Department of Psychiatry & Behavioral Sciences, Stanford University, 401 Quarry Rd, St 1356, Stanford, CA, 94305, USA.
Department of Psychological & Brain Sciences & Network Science Institute, Indiana University, 1101 East 10th Street, Bloomington, IN, 47405, USA.
Nat Commun. 2018 Apr 11;9(1):1399. doi: 10.1038/s41467-018-03664-4.

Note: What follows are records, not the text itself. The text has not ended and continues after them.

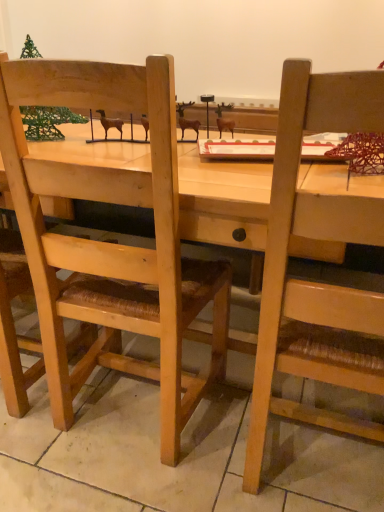
Question: From the image's perspective, is wooden chair at left, the first chair when ordered from left to right, positioned above or below wooden chair at right, which appears as the 2th chair when viewed from the left?

Choices:
 (A) below
 (B) above

Answer: (B)

Question: In the image, is wooden chair at left, the first chair when ordered from left to right, on the left side or the right side of wooden chair at right, arranged as the 1th chair when viewed from the right?

Choices:
 (A) right
 (B) left

Answer: (B)

Question: Which is farther from the green wire christmas tree at upper left?

Choices:
 (A) wooden chair at right, which appears as the 2th chair when viewed from the left
 (B) wooden chair at left, the first chair when ordered from left to right

Answer: (A)

Question: Based on their relative distances, which object is farther from the wooden chair at left, the first chair when ordered from left to right?

Choices:
 (A) wooden chair at right, which appears as the 2th chair when viewed from the left
 (B) green wire christmas tree at upper left

Answer: (A)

Little is known about how our brains dynamically adapt for efficient functioning. Most previous work has focused on analyzing changes in co-fluctuations between a set of brain regions over several temporal segments of the data. We argue that by collapsing data in space or time, we stand to lose useful information about the brain's dynamical organization. Here we use Topological Data Analysis to reveal the overall organization of whole-brain activity maps at a single-participant level-as an interactive representation-without arbitrarily collapsing data in space or time. Using existing multitask fMRI datasets, with the known ground truth about the timing of transitions from one task-block to next, our approach tracks both within- and between-task transitions at a much faster time scale (~4-9 s) than before. The individual differences in the revealed dynamical organization predict task performance. In summary, our approach distills complex brain dynamics into interactive and behaviorally relevant representations.

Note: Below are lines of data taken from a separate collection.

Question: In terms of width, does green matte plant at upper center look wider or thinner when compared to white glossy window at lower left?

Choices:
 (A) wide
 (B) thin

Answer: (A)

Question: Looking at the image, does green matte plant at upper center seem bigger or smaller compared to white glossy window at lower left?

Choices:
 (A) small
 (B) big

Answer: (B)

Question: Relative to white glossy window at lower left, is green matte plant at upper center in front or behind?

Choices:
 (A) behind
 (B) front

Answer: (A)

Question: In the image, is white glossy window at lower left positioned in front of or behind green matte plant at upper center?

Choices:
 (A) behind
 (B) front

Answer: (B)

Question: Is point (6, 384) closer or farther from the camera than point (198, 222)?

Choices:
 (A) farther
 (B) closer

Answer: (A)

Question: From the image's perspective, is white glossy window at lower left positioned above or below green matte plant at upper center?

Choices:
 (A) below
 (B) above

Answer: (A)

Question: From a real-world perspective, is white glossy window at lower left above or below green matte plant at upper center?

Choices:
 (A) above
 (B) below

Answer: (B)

关于大脑如何动态适应以实现高效运作,我们知之甚少。大多数先前的工作都集中在分析数据的几个时间片段中一组大脑区域之间的共波动变化。我们认为,通过在空间或时间上进行数据折叠,我们可能会失去有关大脑动态组织的有用信息。在这里,我们使用拓扑数据分析来揭示单个参与者水平上的整个大脑活动图谱的整体组织 - 作为一种交互表示 - 而不会在空间或时间上任意折叠数据。使用现有的多任务 fMRI 数据集,以及关于从一个任务块到下一个任务块的时间的已知真实信息,我们的方法以比以前快得多的时间尺度(约 4-9 秒)跟踪了任务内和任务间的转换。所揭示的动态组织的个体差异可以预测任务表现。总之,我们的方法将复杂的大脑动力学简化为交互和与行为相关的表示。